What is left of the AIDS prevention material in the media is often lost among the cacophony of other pervading issues. In the spotlight are the abnormally healthy, impressive physiques of those in the top percentile — Magic Johnson and Greg Louganis, for example, both of whom have battled the disease for more than a decade. Where is the embodiment of the typical infection — the sickly, emaciated patient who wastes away within a span of two years? Furthermore, are the tens of thousands of dollars spent on adequate medication and the plethora of painful side effects included in the fine print?
While advances in science were originally intended to improve the quality of life of the afflicted and gradually stamp out the disease, it now appears the reverse is imminent, as many are given the impression that contracting HIV is not so severe if such powerful medication is available. An increased number of young people said they were inclined to take part in risky sexual behavior, according to a recent report by the CDC.
Meanwhile, the international crisis continues to spiral out of control. The Global Fund to Fight AIDS, Tuberculosis and Malaria is quickly running out of funds; in 2001, it pledged a mere fraction of the $7-10 billion called for by UN Secretary General Kofi Annan during the next five years. The Joint United Nations Programme for HIV/AIDS (UNAIDS) reports that more than 16,000 new infections occur each day, 90 percent of which are in the Southern hemisphere. Whereas the global focus was once on Africa, the countries of Russia, India and China are experiencing an influx in reported cases, and with the exception of a yet unfounded $133 million Russian government promise to combat the disease, national governments have not been pro-active on this issue.
The Bush Administration appeared to take an active step to counter the international outbreak when the House passed the AIDS Spending Plan in May, but many see this as an measure that will spend too little, too late. By 2005, the plan proposes to spend only $1.5 billion on international AIDS efforts, a mere fraction of Annan’s plea. A sizeable portion of this amount, too, is geared toward abstinence education, which analysts believe to be irrelevant in areas such as sub-Saharan Africa.
The reality is that while all signs point toward an eventual resurgence of the 1980s hysteria, many remain disinterested bystanders — or in many cases, ignorant contributors.
Granted, an individual’s priorities are indefinitely erratic, depending on the pervading issues in his or her life at any given time. Without knowing someone who is HIV-positive or witnessing a loved one die of AIDS, there is little motivation to get involved.

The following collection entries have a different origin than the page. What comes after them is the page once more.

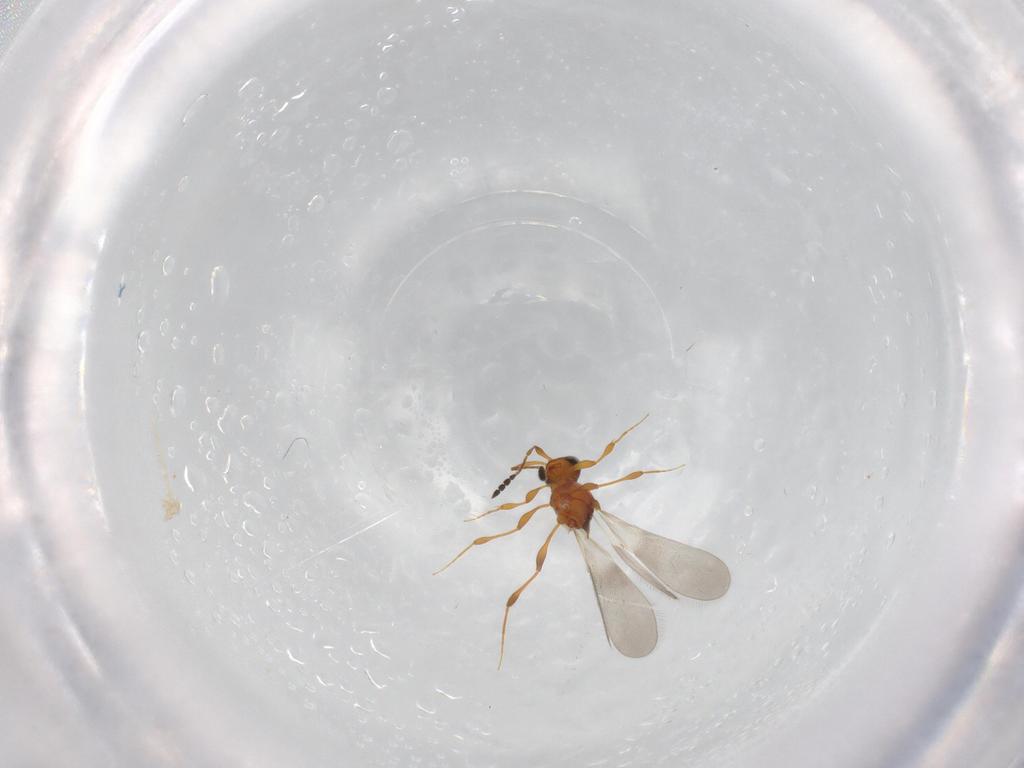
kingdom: Animalia
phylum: Arthropoda
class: Insecta
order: Hymenoptera
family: Platygastridae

For many, it’s still not an issue. The fact that it’s a universal life or death situation isn’t an issue. The fact that it affects the population of the world — whether acting as an impetus for national genocide in uneducated, third-world countries, or as a silent killer in the churning blood stream of a naïve, sexually-charged teenager — isn’t an issue.
And perhaps most important, the fact that there is still no cure isn’t an issue.
Such is the current logic of American society.